Public Comment: Protect patients when implementing the price setting provisions of the Inflation Reduction Act

No Patient Left Behind (NPLB) wrote to the Centers for Medicare and Medicaid services (CMS) urging fixes to its plan for implementation of the Inflation Reduction Act. NPLB suggested fixes that will lower out-of-pocket costs for beneficiaries and protect small molecule innovation.

Recommendations to improve IRA:

  1. Small molecule parity

    • We urge the administration to work to limit IRA’s harmful impact on new small molecule R&D by initiating negotiation of New Drug Application (NDA) path therapies 13 years after Food and Drug Administration (FDA) approval. NPLB’s presentation, “How IRA makes new small molecule R&D uninvestable”, lays out in detail with specific examples from development stage biotech CEOs and patient advocates of how IRA’s penalty against new drug application treatments vs. biologics license application treatments (NDAs vs. BLAs) will result in fewer new therapies, particularly a meaningful reduction in oncology treatments. By prioritizing R&D in physician-administered shots over self-administered pills, IRA also will result in higher costs to patients, employers, and the federal government, which likely will miss out on significant future savings and lower out-of-pocket costs achieved through the proven market competition and reliable interchangeability of abbreviated new drug application (ANDA) “generic” therapies. For Medicare beneficiaries, the IRA incentivizing BLAs over NDAs also means that many future therapies will be covered by Medicare Part B that lacks IRA’s new $2000 annual catastrophic out-of-pocket cost limit.

  2. Incorporate Generalized Cost-effectiveness Analysis (GCEA) Methodologies

    • When determining the value of an innovative medicine during the price-setting process, CMS should not rely on faulty and outdated math used by foreign governments, the Institute for Clinical and Economic Review (ICER), and vertically integrated U.S. health plans.

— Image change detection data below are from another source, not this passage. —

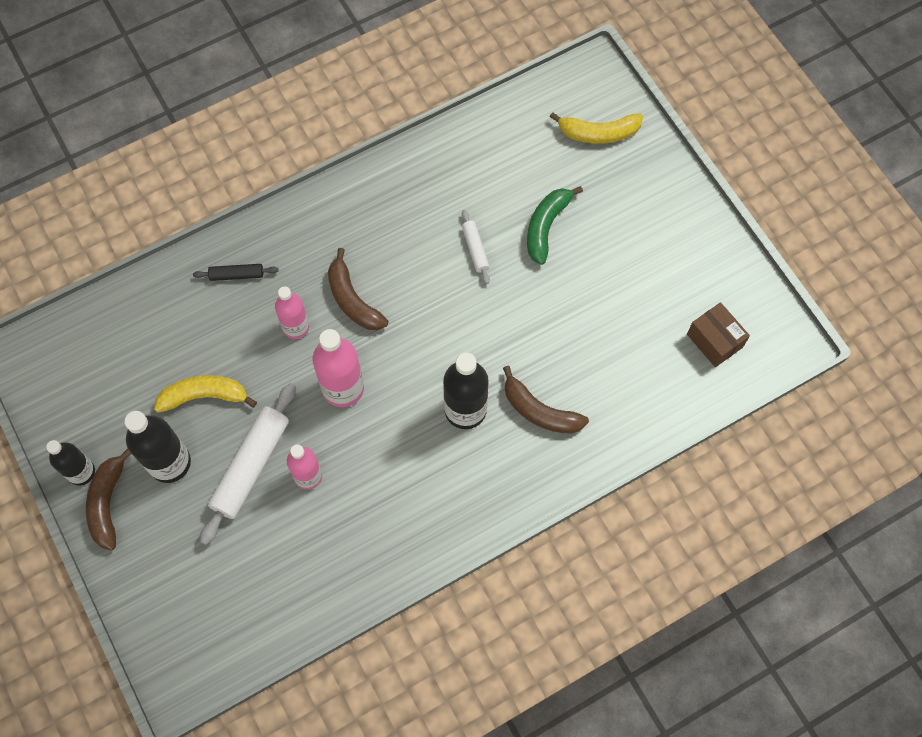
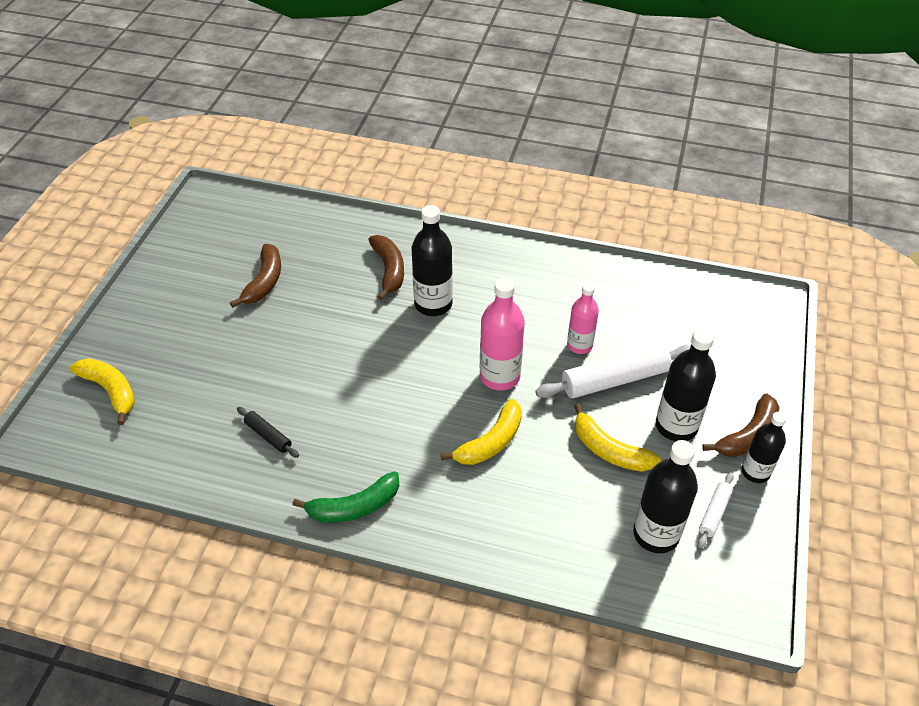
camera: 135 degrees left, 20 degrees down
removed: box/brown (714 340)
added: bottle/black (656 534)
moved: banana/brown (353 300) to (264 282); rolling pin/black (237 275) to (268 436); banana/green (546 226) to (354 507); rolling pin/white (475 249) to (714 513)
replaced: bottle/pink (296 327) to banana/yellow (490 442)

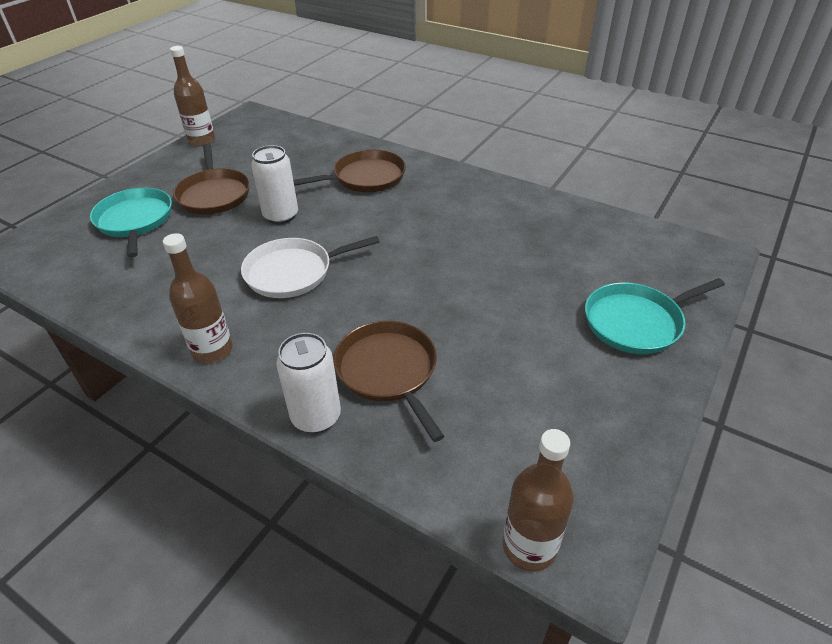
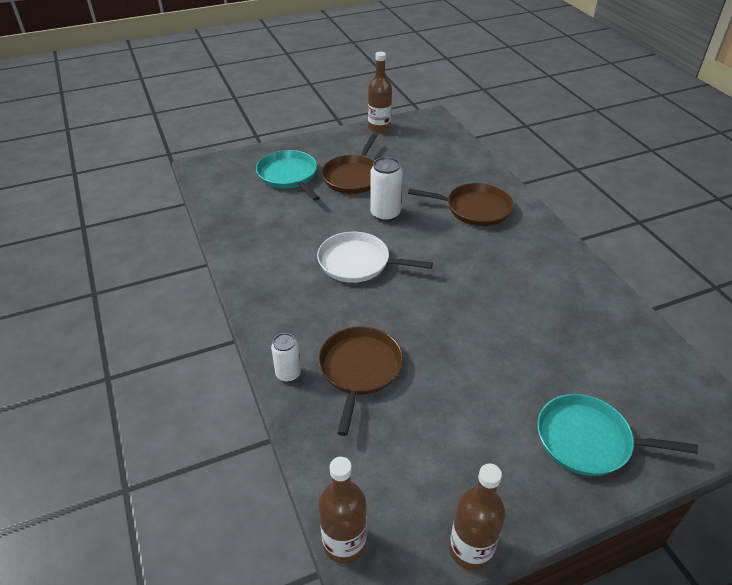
camera: 35 degrees right, 0 degrees up
moved: bottle/brown (212 350) to (471 550)
turned: pan/turquoise (135 221) = (289 176) 45 degrees counterclockwise
resized: can/white (316 417) = (288 374) x0.65

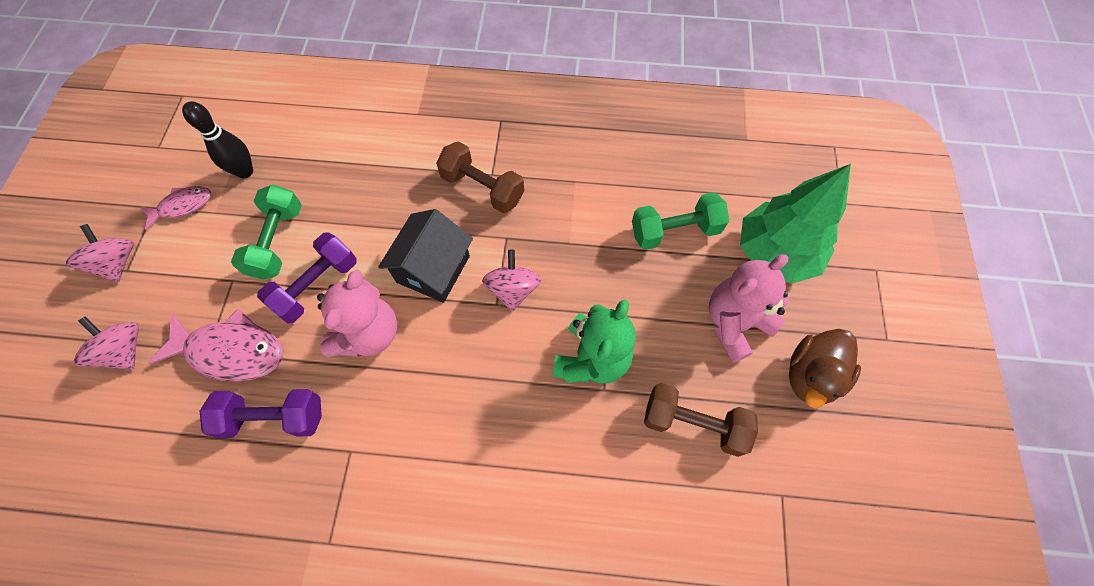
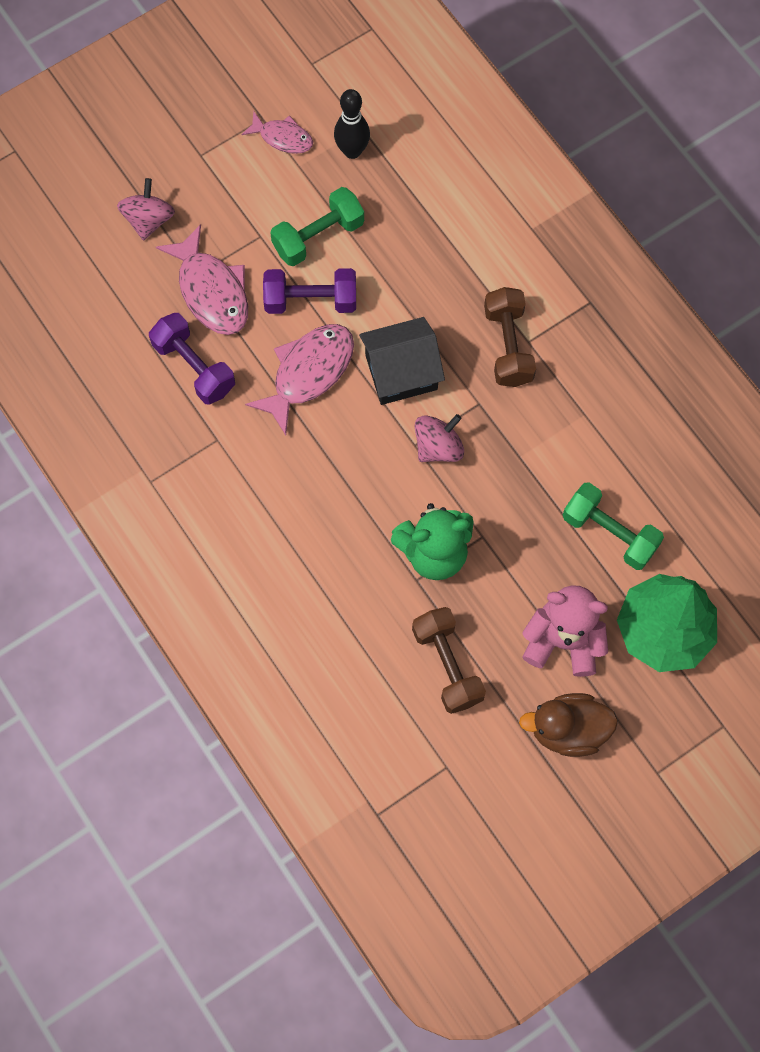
camera: 50 degrees right, 5 degrees up
removed: spinning top/pink (117 263)
replaced: teddy bear/pink (369 333) to fish/pink (308 373)

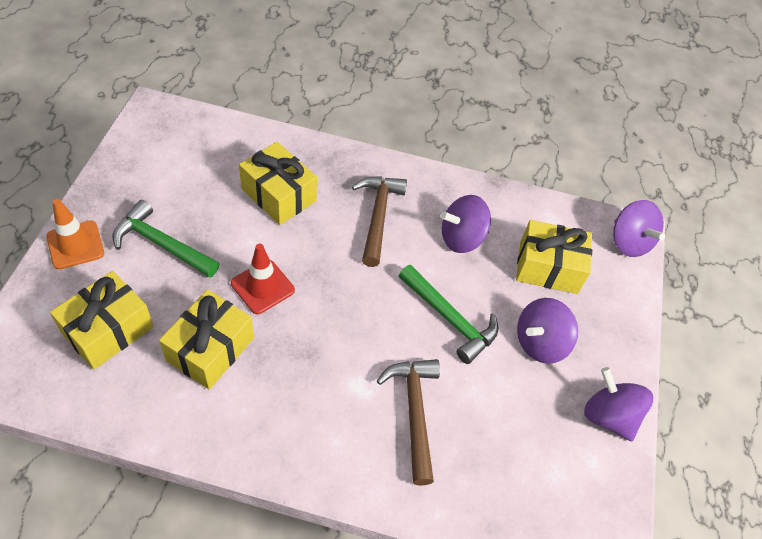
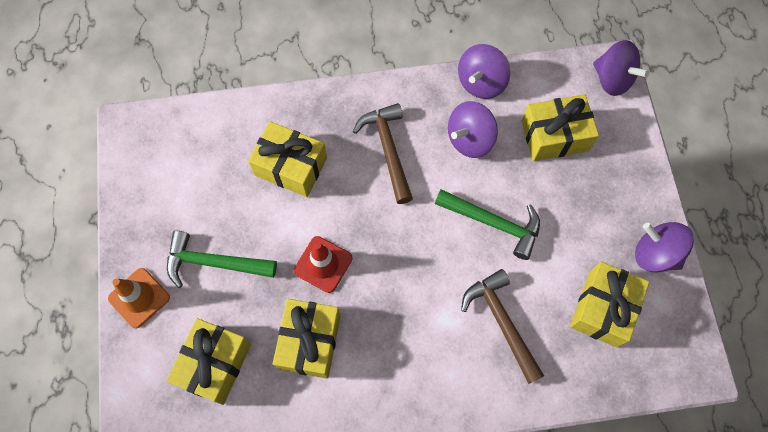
camera: 15 degrees left, 15 degrees up
added: gift/yellow (603 309)
moved: spinning top/purple (540 343) to (481 82)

These entities use traditional CEA math to deny patients access to innovative medicines via lack of coverage or unreasonably high out-of-pocket costs that health economists know deter patient access to prescribed treatments. Traditional CEA models purposefully omit real-world values of medicine impactful to patients, their families, and society. For example, ICER’s faulty and outdated math does not include simple, demonstrable values, and basic facts, such as that medicines go generic, the likelihood of therapeutic competition, population changes, that caregivers and spouses are liberated and increase productivity when a patient gets better, and that medicines reduce risk for everyone worried about getting sick, incapacitated, or killed by a horrible condition. Furthermore, ICER’s outdated methodology stubbornly relies on a 3% discount rate when even the U.S. Office of Management & Budget is proposing economists use a 1.7% discount rate to determine the future value of innovations.

      Please take the time to consider incorporating elements from this updated value “flower” in your health technology assessment calculations. It highlights which limited factors traditional CEAs use, the calculable values that updated CEAs could easily take into account today, and what additional values stakeholders should consider using in the future. The differentiation between traditional CEA and updated GCEA math also is explained via this brief animation.

  3. Low or no beneficiary cost-sharing for government negotiated drugs

    • It is vital that CMS implements the law so that beneficiaries, not vertically integrated health plans and their sister organizations, benefit from a government price negotiation process that effectively transforms patent protected therapies into functionally generic government price set commodities. CMS has both the legislative requirement and strategic expertise in the negotiation process to require Medicare Advantage (MA), MA-PD plans, and Pharmacy Benefit Managers (PBMs) that take advantage of government negotiated prices to meaningfully lower both Part D and Part B beneficiaries’ out-of-pocket costs.

      Requiring government “negotiated” savings be passed on to beneficiaries in the form of low or no out-of-pocket costs similar to how plans treat generic therapies is necessary to maximize the IRA’s benefits to Part D beneficiaries. For example, the Kaiser Family Foundation reported that “most Part D enrollees pay less than $10 for generic drugs, but many pay $40-$100 (or coinsurance of 40%-50%) for brand-name drugs.” The IRA will not fulfill both its legislative requirement and intended impact unless CMS contractually assures manufacturers and requires MA plans to similarly limit beneficiary out-of-pocket costs to less than $10 at Tier 1 copayments for all government negotiated drugs.

      Similarly for Part B, while there is a 20% coinsurance limit per service, beneficiaries lack a catastrophic out-of- pocket cost cap. CMS should contractually require purchasers of Part B services that benefit from IRA’s new government negotiation process to charge no coinsurance or copayments in order to ensure that beneficiaries see commensurate out-of-pocket savings due to government intervention and price-setting.